The Keeper of Traken written by Johnny Byrne and directed by John Black


Logopolis written by Christopher H Bidmead and directed by Peter Grimwade

Result: Christopher H Bidmead is far more comfortable doing clever things with the TARDIS than writing for his characters or creating any kind of drama the audience can relate to. His script for Logopolis is all ideas and no sparkle; it would be so embarrassing if the universe were to end in a wave of technobabble as it threatens to here. It is directed imaginatively but the budget really lets the Grimwade down and given how striking many of the stories of season eighteen look you can't help but blanch at how no money seems to have been secreted away in the kitty for Tom Baker’s last story.
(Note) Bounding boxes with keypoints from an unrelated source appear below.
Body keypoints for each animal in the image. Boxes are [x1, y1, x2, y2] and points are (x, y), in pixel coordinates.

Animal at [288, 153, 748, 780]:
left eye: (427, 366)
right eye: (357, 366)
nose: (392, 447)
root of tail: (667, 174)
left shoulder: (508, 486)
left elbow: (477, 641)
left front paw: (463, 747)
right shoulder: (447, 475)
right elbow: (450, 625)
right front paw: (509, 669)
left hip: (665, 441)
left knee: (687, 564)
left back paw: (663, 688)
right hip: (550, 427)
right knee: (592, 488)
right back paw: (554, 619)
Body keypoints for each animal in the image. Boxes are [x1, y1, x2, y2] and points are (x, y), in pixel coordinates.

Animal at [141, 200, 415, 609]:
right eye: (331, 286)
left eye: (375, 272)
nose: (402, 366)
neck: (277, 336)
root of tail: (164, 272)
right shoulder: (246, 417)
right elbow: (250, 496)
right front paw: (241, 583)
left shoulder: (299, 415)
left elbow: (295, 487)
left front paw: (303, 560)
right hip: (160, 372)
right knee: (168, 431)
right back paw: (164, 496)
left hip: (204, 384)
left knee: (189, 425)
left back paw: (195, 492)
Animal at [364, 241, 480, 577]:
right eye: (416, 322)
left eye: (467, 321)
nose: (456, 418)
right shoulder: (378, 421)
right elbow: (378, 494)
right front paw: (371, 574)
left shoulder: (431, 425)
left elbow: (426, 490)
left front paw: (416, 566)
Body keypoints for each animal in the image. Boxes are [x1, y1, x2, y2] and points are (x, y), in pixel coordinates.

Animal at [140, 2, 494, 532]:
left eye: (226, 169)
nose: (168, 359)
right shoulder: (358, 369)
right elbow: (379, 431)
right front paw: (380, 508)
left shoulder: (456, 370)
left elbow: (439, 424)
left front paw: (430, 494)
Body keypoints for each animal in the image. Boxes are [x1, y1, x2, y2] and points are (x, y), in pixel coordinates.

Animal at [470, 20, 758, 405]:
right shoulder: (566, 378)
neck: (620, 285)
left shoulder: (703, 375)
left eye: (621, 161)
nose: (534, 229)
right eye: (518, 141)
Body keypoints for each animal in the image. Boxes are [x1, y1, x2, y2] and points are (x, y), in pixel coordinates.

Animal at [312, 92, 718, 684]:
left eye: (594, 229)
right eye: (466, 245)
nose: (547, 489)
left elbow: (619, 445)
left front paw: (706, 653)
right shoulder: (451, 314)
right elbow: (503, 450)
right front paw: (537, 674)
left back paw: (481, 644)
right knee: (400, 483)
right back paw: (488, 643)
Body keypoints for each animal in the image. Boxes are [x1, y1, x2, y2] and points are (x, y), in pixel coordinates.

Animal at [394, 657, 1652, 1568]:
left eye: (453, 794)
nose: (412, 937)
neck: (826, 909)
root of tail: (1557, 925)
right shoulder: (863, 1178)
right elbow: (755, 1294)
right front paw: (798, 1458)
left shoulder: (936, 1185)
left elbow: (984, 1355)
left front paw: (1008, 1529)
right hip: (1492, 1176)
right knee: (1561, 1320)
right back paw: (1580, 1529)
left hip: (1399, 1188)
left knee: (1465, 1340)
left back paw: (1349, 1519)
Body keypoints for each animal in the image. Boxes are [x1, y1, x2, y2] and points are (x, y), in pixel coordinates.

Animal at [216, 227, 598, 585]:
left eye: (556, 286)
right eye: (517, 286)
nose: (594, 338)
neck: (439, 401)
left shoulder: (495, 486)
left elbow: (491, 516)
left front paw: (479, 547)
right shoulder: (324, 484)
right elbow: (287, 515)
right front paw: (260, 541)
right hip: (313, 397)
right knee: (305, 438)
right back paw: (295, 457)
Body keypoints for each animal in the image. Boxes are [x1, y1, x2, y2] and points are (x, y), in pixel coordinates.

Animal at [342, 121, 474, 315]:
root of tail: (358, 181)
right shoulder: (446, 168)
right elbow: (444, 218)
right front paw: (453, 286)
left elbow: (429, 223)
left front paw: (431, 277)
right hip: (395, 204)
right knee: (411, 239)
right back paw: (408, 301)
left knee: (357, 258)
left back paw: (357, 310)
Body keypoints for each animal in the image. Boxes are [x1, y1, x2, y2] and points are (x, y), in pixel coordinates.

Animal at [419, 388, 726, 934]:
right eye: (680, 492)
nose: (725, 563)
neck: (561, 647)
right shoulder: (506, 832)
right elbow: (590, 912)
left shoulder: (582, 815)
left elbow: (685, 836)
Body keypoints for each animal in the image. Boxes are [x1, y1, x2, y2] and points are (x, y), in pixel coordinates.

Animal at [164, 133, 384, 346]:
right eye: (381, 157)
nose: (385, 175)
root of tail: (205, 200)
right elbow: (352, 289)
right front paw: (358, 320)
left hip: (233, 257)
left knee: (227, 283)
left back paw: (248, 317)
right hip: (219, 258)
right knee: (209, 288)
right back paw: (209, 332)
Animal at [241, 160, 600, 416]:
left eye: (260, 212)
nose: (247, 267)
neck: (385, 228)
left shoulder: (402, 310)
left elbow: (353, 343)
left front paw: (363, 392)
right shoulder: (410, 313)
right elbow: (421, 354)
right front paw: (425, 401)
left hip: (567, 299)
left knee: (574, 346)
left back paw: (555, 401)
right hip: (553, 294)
Baker is trying his damnedest to make his swansong count for something and Sutton manages to salvage a couple of very good moments out of this mess but with Fielding over emoting and Waterhouse just barely on the right side of average even the regulars are a real mixed bunch. I honestly cannot imagine the fourth Doctor having any continuing adventures with this trio. Had things not turned out the way they did I think he might have piloted the TARDIS into a supernova to force his regeneration to let Davison enjoy the pain of their company. Tegan joins the series and the universe decides to give up and rot away – I do not believe the two events are unrelated: 5/10 

 Full review here -

1 comment:

LR Buxton said...

Good reviews Joe! I've always been a fan of s18 of Dr Who and its more austere tone, I think the e-space trilogy is incredibly diverse and full of great ideas. Agree that Warriors Gate is a unique, surreal masterpiece and Full Circle has a wonderful premise. I think Keeper Of Traken is a touch underrated though, particularly Ainley's performance before turning into the Master - though personally I still prefer Ainley to Simm.